=== Task requirements ===
Of all the lines in these entries, count those that contain "Artikel" and give only the total.

=== Data shown ===
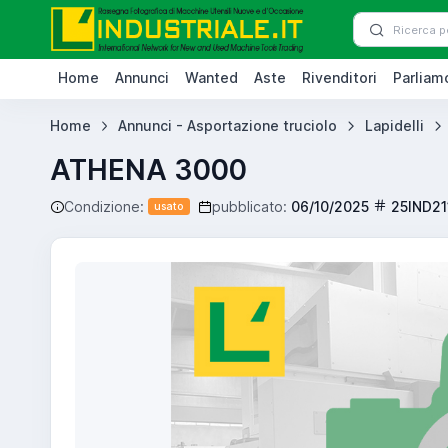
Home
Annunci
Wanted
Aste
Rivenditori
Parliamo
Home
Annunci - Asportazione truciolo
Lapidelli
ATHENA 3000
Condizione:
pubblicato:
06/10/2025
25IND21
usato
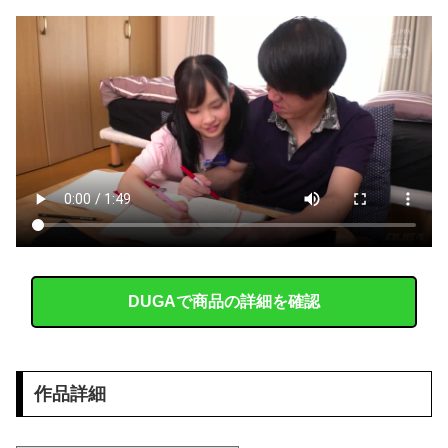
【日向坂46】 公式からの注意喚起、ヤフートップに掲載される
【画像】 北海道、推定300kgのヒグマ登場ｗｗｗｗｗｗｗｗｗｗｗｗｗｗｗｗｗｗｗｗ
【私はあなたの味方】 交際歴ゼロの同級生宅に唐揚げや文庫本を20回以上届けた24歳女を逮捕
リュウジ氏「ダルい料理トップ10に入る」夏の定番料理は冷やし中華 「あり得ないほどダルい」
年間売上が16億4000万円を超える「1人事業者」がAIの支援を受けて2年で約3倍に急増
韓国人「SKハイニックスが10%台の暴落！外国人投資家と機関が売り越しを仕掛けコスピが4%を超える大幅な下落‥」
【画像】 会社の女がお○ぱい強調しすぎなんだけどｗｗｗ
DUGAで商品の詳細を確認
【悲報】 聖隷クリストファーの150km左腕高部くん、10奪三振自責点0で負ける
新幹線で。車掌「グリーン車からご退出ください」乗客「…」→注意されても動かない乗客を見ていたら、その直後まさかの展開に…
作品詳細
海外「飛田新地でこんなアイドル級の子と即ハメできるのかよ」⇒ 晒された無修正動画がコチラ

==

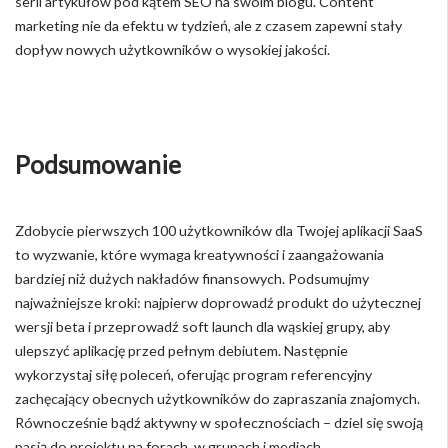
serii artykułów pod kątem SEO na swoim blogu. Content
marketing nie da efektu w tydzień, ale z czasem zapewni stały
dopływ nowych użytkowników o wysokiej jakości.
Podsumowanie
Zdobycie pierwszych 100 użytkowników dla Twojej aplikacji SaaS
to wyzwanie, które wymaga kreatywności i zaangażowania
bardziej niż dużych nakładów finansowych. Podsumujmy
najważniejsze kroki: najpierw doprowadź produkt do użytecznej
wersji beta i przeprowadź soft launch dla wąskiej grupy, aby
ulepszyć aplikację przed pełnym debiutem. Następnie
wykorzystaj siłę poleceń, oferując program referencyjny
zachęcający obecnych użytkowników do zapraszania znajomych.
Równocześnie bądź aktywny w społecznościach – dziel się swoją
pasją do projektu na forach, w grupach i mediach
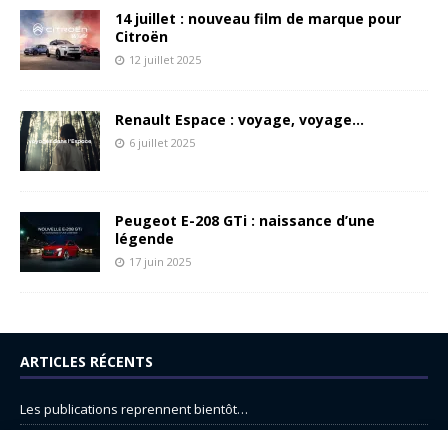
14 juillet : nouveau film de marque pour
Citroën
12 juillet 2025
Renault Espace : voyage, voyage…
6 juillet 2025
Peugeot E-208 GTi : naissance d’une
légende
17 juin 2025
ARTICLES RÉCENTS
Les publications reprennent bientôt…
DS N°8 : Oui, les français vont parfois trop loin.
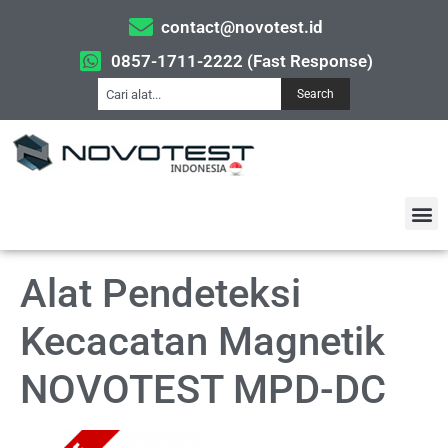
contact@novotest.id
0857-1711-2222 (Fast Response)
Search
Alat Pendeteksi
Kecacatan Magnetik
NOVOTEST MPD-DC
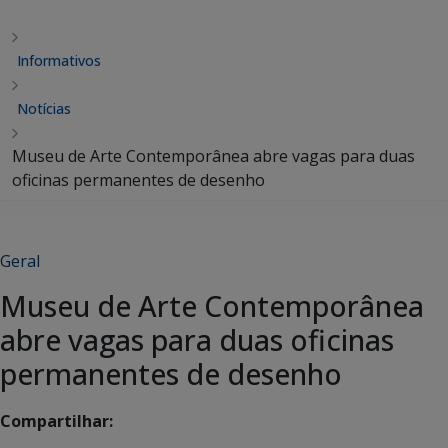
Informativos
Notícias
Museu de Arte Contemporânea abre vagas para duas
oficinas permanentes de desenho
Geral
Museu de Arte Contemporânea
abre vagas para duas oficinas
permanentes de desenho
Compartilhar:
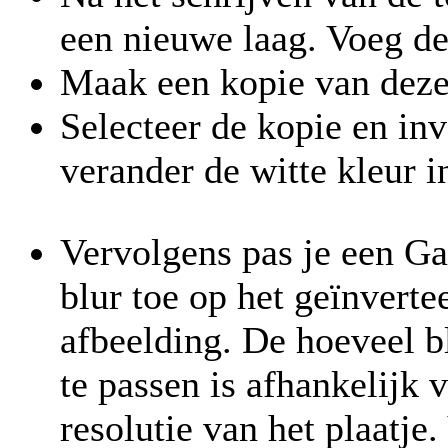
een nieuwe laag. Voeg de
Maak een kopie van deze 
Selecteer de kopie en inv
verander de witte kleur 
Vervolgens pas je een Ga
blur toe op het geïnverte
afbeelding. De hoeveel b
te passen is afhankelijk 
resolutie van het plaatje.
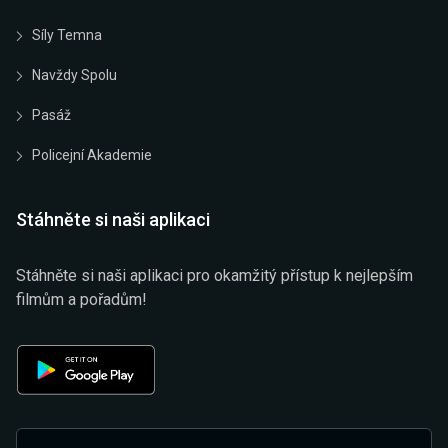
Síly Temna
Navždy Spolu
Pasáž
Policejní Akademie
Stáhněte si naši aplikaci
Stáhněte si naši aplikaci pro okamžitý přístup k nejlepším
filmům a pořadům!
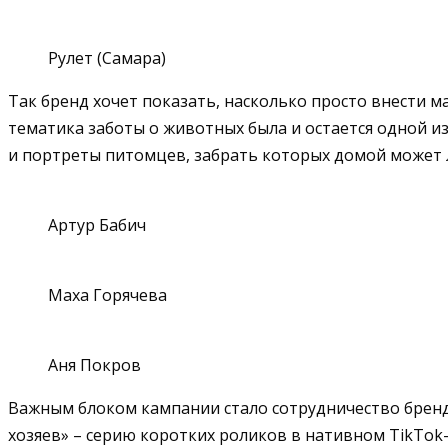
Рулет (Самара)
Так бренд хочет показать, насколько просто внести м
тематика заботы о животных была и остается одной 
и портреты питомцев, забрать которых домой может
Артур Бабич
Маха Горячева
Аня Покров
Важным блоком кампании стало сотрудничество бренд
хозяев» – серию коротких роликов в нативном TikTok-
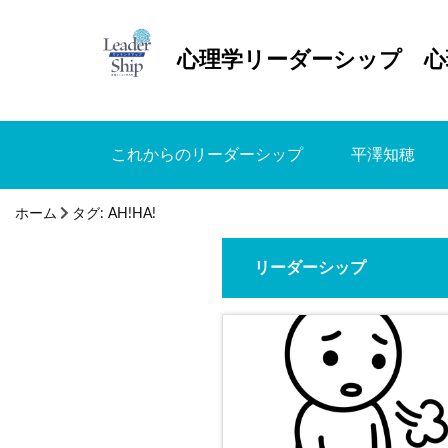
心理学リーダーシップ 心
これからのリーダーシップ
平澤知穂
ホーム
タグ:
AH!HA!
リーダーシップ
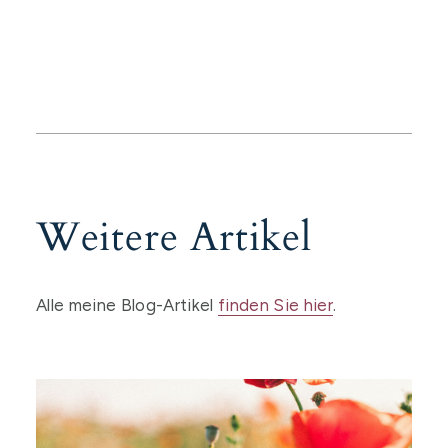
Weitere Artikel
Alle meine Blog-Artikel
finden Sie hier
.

==

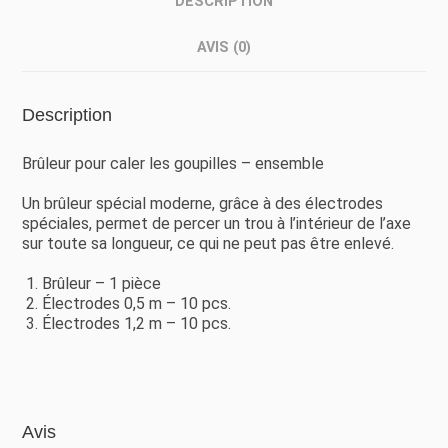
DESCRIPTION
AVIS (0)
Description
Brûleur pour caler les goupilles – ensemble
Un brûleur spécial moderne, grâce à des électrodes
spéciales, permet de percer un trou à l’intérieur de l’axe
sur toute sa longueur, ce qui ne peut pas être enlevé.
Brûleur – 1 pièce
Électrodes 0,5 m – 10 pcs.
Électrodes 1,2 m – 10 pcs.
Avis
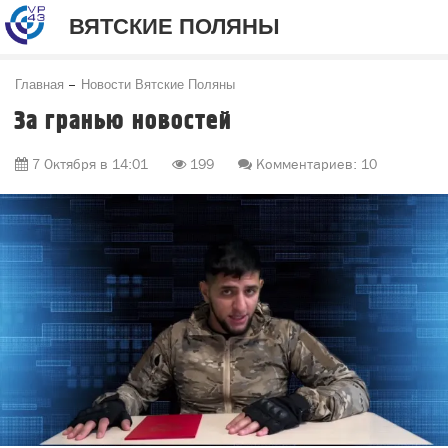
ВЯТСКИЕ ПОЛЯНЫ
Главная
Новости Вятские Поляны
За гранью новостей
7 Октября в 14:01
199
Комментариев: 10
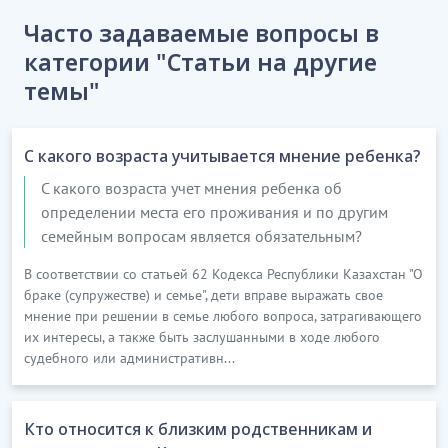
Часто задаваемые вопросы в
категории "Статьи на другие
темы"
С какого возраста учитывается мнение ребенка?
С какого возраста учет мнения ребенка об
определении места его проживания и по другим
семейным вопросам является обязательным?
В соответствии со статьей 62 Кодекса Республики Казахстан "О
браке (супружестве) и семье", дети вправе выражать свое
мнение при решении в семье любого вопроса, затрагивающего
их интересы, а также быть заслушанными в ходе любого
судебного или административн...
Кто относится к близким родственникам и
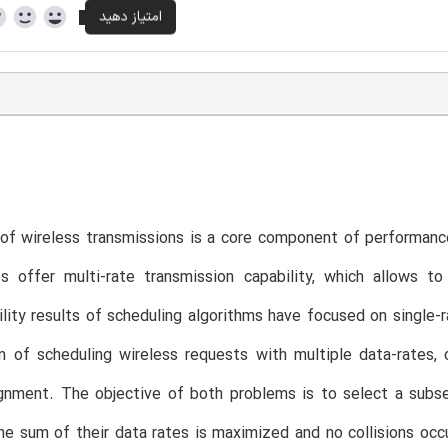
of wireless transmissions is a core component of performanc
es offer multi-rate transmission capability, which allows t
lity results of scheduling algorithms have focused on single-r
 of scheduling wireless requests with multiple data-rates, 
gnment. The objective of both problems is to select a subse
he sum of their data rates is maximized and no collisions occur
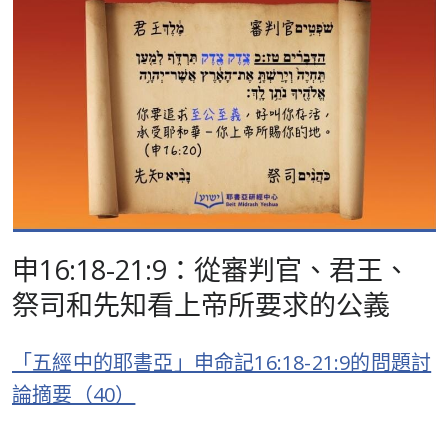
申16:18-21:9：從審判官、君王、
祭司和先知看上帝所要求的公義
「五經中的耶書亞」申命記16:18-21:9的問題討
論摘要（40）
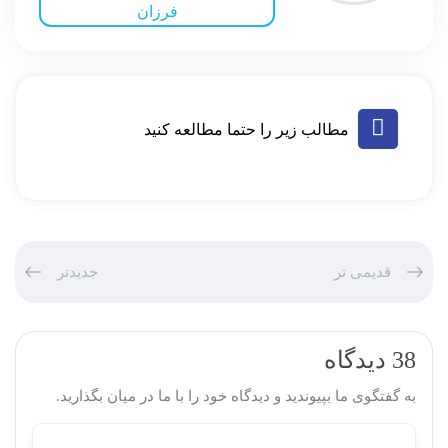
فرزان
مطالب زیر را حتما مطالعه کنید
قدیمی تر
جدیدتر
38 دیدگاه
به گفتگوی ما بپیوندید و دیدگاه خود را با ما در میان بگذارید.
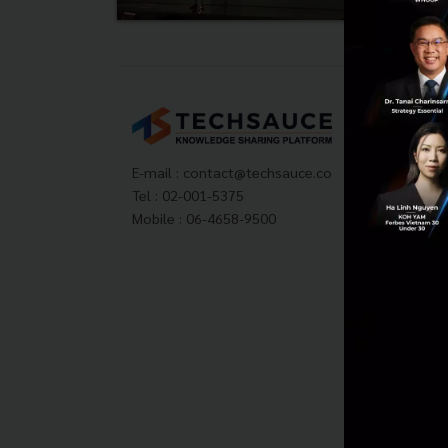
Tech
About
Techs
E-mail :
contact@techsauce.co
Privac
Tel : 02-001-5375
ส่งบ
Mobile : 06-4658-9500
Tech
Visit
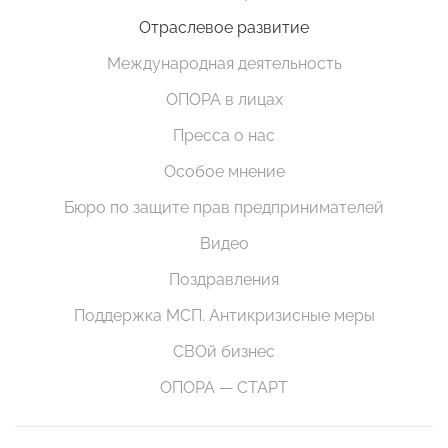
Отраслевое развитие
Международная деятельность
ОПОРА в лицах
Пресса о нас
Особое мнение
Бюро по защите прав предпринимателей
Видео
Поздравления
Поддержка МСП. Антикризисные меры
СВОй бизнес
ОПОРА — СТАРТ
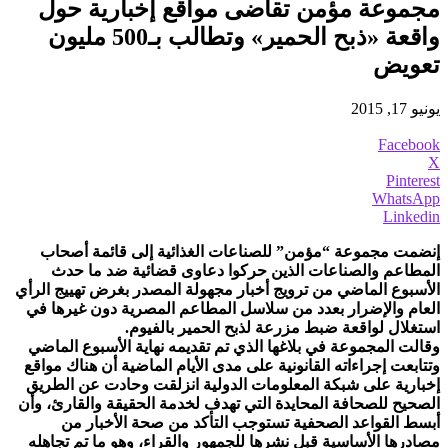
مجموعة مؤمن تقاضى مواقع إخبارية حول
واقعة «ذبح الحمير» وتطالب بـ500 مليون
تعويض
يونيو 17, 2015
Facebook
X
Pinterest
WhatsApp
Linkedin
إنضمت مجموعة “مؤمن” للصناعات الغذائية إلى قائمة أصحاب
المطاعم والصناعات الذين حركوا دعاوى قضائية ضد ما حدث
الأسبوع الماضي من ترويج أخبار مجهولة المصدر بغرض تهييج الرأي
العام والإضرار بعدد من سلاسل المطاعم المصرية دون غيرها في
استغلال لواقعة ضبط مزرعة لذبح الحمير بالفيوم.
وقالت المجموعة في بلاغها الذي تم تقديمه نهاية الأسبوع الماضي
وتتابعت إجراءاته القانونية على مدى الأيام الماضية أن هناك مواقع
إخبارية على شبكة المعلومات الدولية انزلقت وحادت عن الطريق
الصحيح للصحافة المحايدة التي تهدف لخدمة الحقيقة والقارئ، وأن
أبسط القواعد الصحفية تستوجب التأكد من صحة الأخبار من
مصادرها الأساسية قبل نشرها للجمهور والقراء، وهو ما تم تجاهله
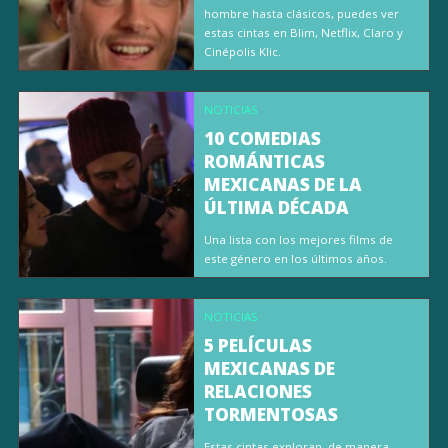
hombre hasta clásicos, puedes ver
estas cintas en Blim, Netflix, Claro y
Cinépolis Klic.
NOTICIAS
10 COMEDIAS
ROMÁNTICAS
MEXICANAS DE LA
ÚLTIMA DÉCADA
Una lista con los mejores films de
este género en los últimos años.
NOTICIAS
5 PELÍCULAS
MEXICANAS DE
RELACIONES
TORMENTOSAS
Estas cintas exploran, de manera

=== Result of this task ===
2